Le dernier rapport de la Fondation pour le Logement des Défavorisés est sans équivoque. La situation est très préoccupante en Provence-Alpes-Côte d’Azur. À Nice, voici ce que proposent les candidats à l’élection municipale.
Manque de résidences, demandes en hausse, problème de suroccupation… En Provence-Alpes-Côte d’Azur, la crise de l’habitat est un véritable fléau. Les chiffres partagés par la Fondation pour le Logement des Défavorisés ce jeudi 11 décembre ne disent pas autre chose. Le baromètre fait le bilan de l’année 2024, et constate que les statistiques sont encore moins bonnes qu’elles ne l’étaient auparavant !
Par exemple, en région Sud, plus de 112.000 demandes d’hébergement via le 115 sont restées sans réponse l’an passé, faute de places disponibles. L’association note en plus que la capacité d’accueil a globalement diminué sur le territoire, « alors qu’elle était déjà insuffisante » précédemment.
Le plus faible nombre de logements sociaux financés depuis 2019
Parmi les points mis en avant pour expliquer cette situation alarmante, qui n’est pas une nouveauté, l’organisation (ex-Fondation Abbé-Pierre) regrette la chute de la production de logis. Elle serait « vertigineuse », avec une baisse de 24%. En 2024, un peu plus de 6000 HLM ont été financés, soit le niveau le plus bas depuis 2019.
À côté de ça, le besoin est toujours plus élevé, avec 241.000 ménages demandeurs fin 2024 (+30%). Un contexte favorisant le mal-logement, avec des foyers contraints « de vivre dans des taudis » ou de « suroccuper des appartements trop petits ». Dans la métropole niçoise, ce dernier sujet de préoccupation concerne plus de deux habitants sur dix.
Devant cette problématique, la Fondation regrette « une absence de réponse politique forte ». À l’approche des élections municipales, « il y a urgence à défendre le droit au logement, clame-t-elle. Il est trop souvent bafoué. Il est essentiel de faire des différents territoires des lieux d’accueil pour tous et de considérer la parole des personnes mal logées. »
Plafonner les loyers, une idée commune à gauche

Localement, que proposent les différents candidats au scrutin de mars 2026 ? Tous n’ont pas encore développé leurs propositions à ce propos, comme Christian Estrosi et Éric Ciotti, qui n’ont rien dit jusqu’alors, renvoyant à des projets « en janvier ou février ».
À gauche en revanche, les deux listes ont déjà évoqué quelques pistes, notamment dans Nice-Presse.
Que ce soit le camp de Juliette Chesnel-Le Roux (PS, Verts et communistes) ou celui de Mireille Damiano (LFI et Viva), on milite pour plafonner les loyers. Une solution que réclame également la Fondation. Ce qui permettrait, selon David Nakache (Viva) « de stopper l’envolée des prix dans un marché totalement livré à la spéculation. »

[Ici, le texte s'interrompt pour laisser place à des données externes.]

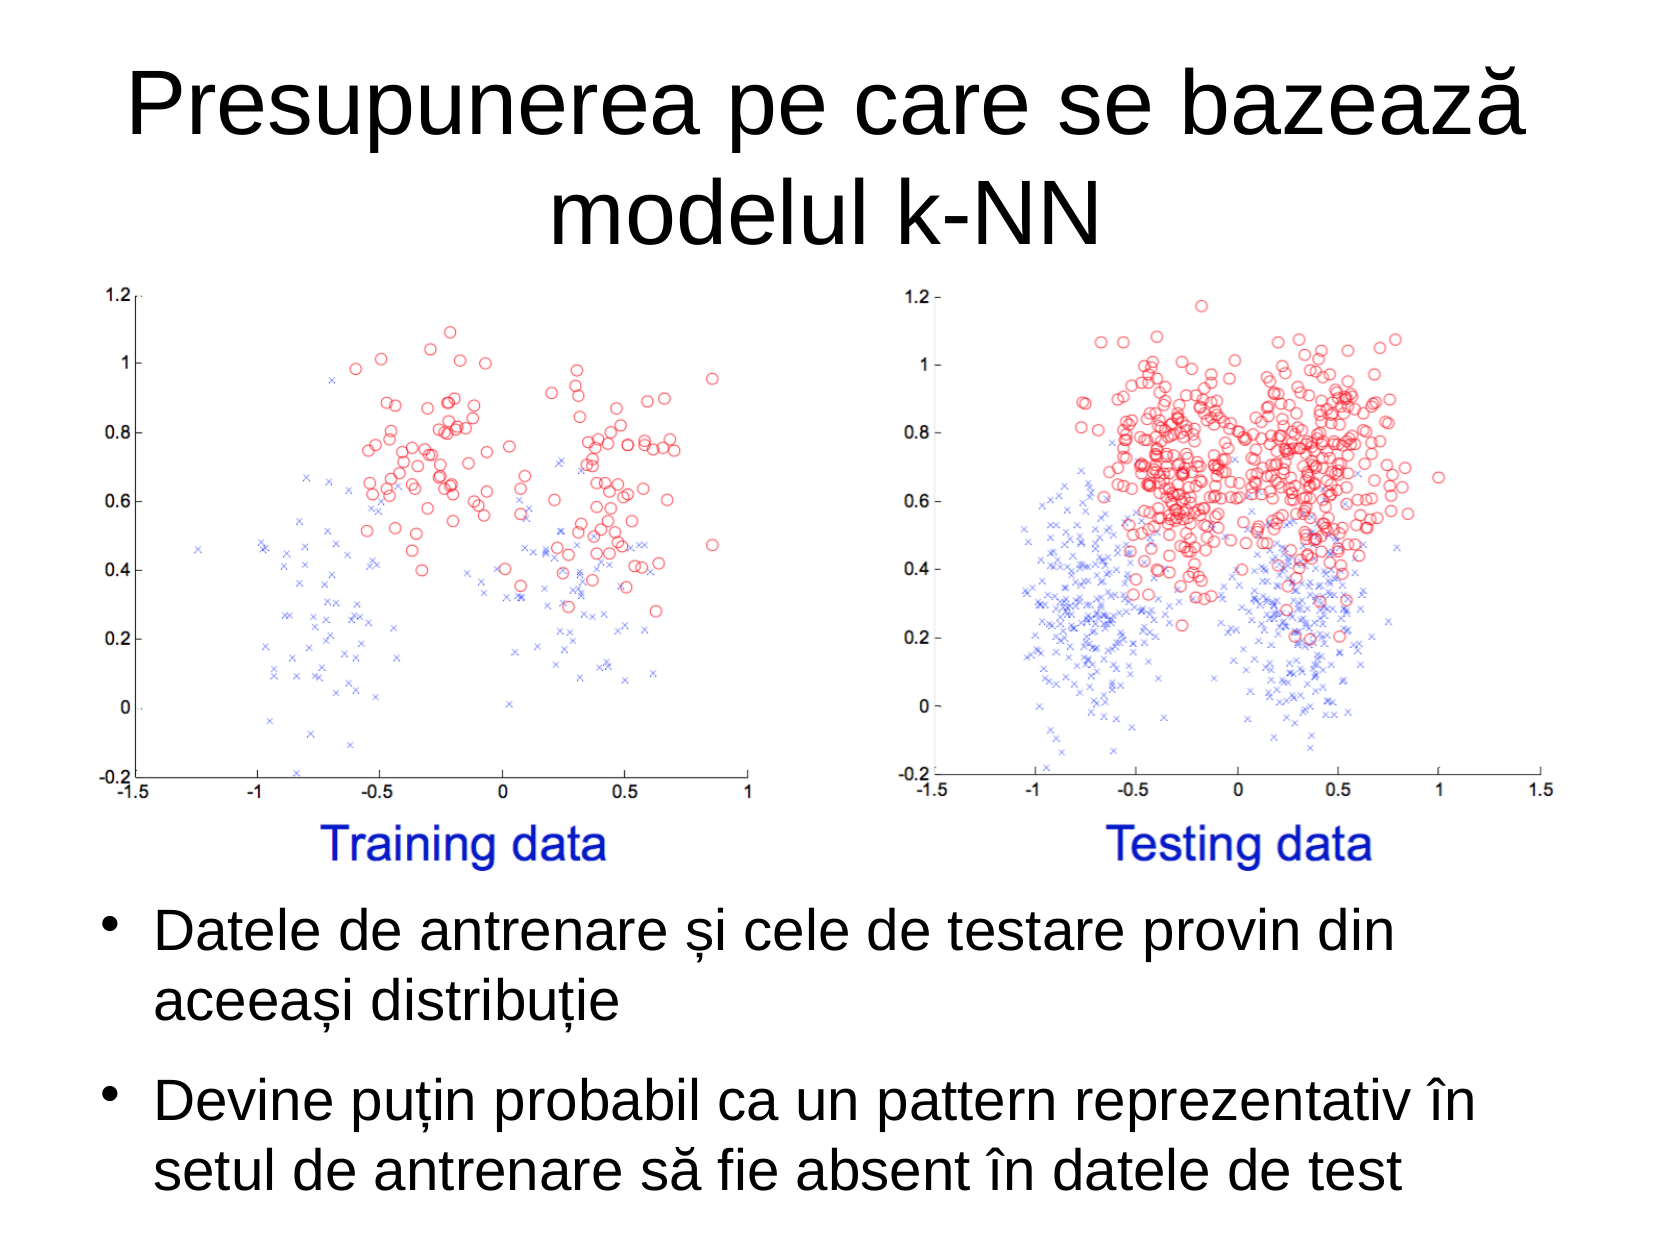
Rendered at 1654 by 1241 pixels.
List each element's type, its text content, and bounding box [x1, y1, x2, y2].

picture [88, 273, 1581, 896]
text_box Datele de antrenare și cele de testare provin din aceeași distribuție Devine puțin probabil ca un pattern reprezentativ în setul de antrenare să fie absent în datele de test [82, 395, 1571, 1212]
text_box Presupunerea pe care se bazează modelul k-NN [82, 49, 1571, 257]
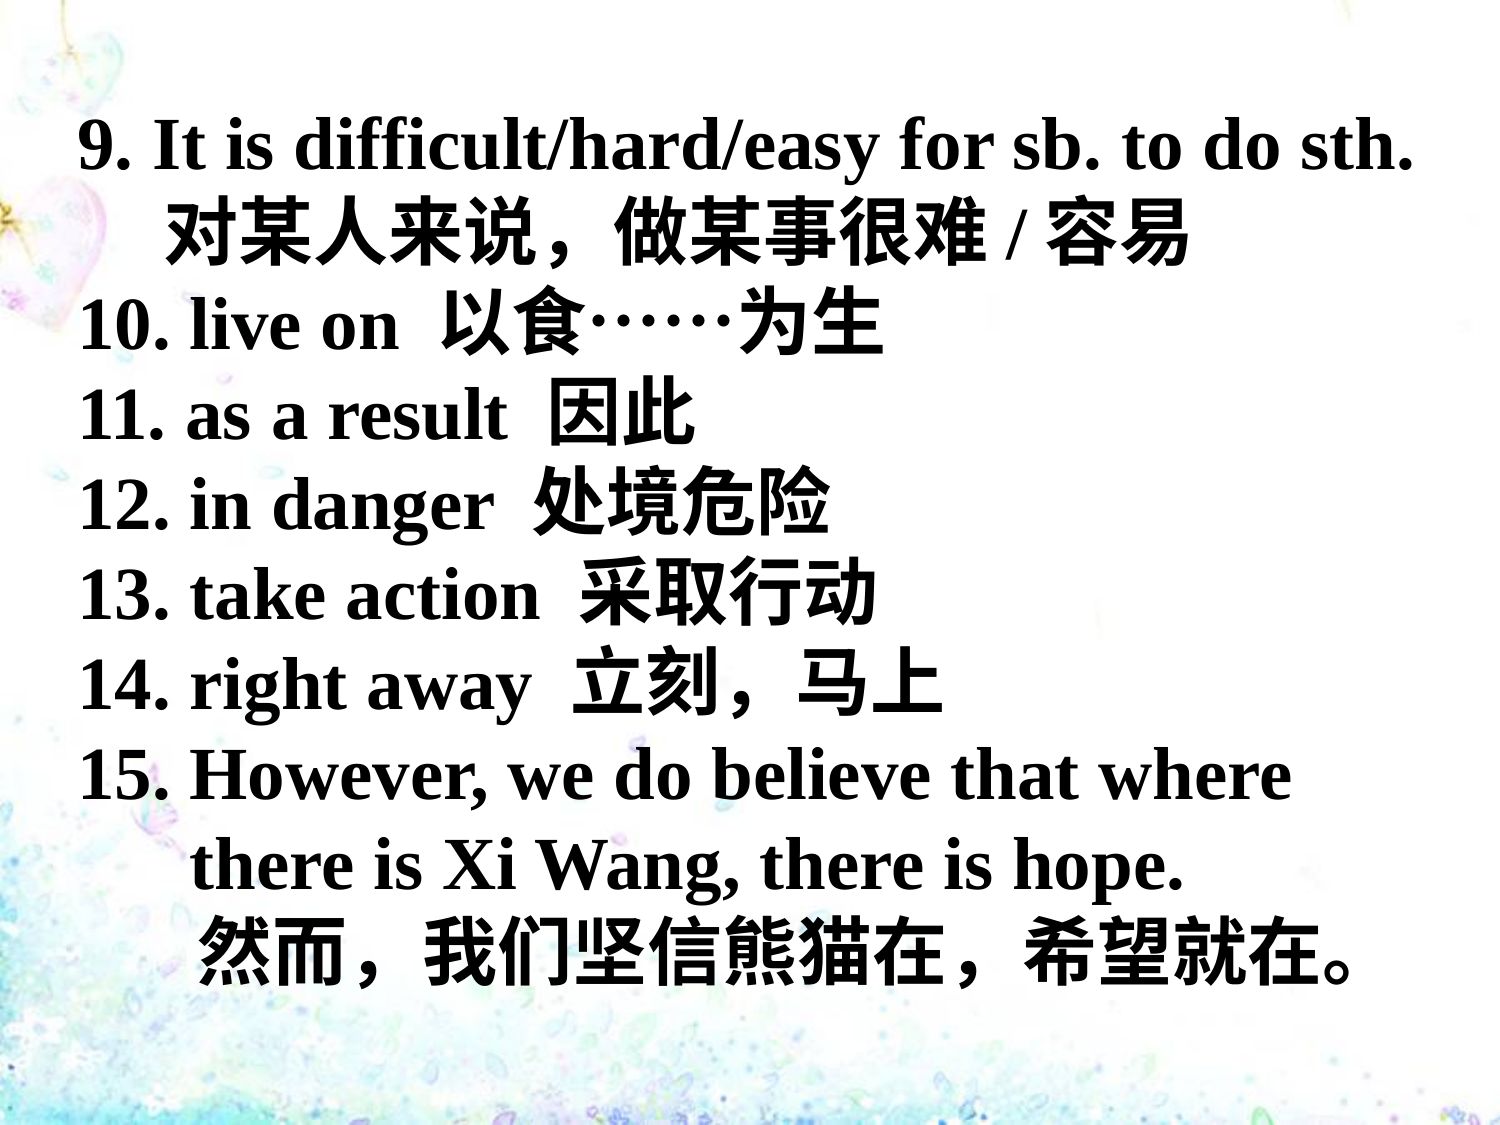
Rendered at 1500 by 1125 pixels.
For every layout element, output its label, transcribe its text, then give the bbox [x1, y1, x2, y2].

text_box 9. It is difficult/hard/easy for sb. to do sth. 对某人来说，做某事很难/容易 10. live on 以食……为生 11. as a result 因此 12. in danger 处境危险 13. take action 采取行动 14. right away 立刻，马上 15. However, we do believe that where there is Xi Wang, there is hope. 然而，我们坚信熊猫在，希望就在。 [62, 87, 1438, 1003]
picture [0, 0, 1500, 1125]
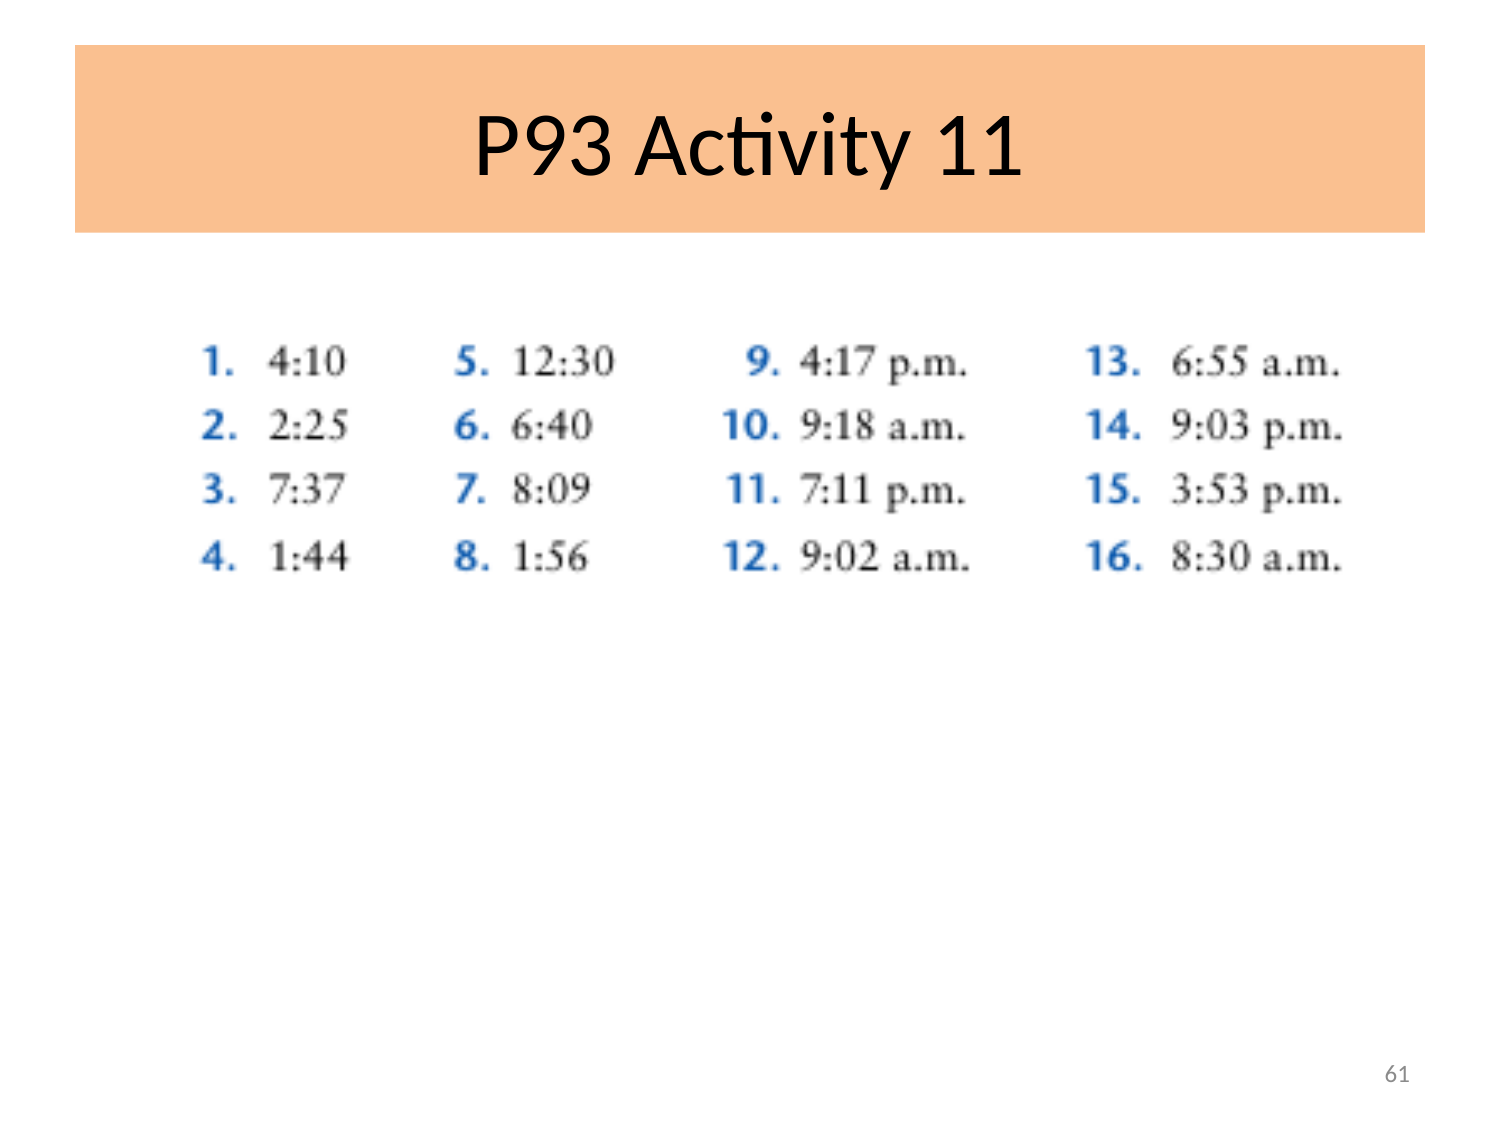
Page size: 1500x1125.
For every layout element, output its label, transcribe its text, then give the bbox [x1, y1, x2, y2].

picture [167, 315, 1386, 622]
slide_number 61 [1074, 1042, 1425, 1103]
title P93 Activity 11 [75, 45, 1425, 233]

Autre idée commune, « réaffecter massivement l’existant » (gauche écologiste), « reconvertir ce qui existe déjà » (LFI). Concrètement, récupérer des bâtiments comme les friches industrielles, de vieux commerces et des bureaux vides pour les transformer en HLM. Quant à la « surélévation » des immeubles, elle est à prendre en compte « si et seulement si les études structurelles le permettent », insiste Julien Picot (PCF). « Ce n’est pas l’alpha et l’oméga », ajoute David Nakache.
Subventionner la rénovation de passoires thermiques
Du côté de l’alliance entre socialistes, écologistes et communistes, on souhaite par ailleurs subventionner jusqu’à 80% les chantiers des passoires thermiques, le tout complété par un prêt à taux zéro, y compris sur l’ancien. « La transition ne se fera pas contre les ménages. On doit accompagner », affirme Julien Picot.
La liste LFI-Viva envisage d’abaisser le seuil imposant des logements sociaux dans les programmes neufs ou encore d’interdire les nouvelles résidences secondaires dans certains secteurs. Avec l’ambition de « mettre en marche une dynamique irréversible », puisqu’elle a conscience que cette crise « ne se résoudra pas en une mandature ».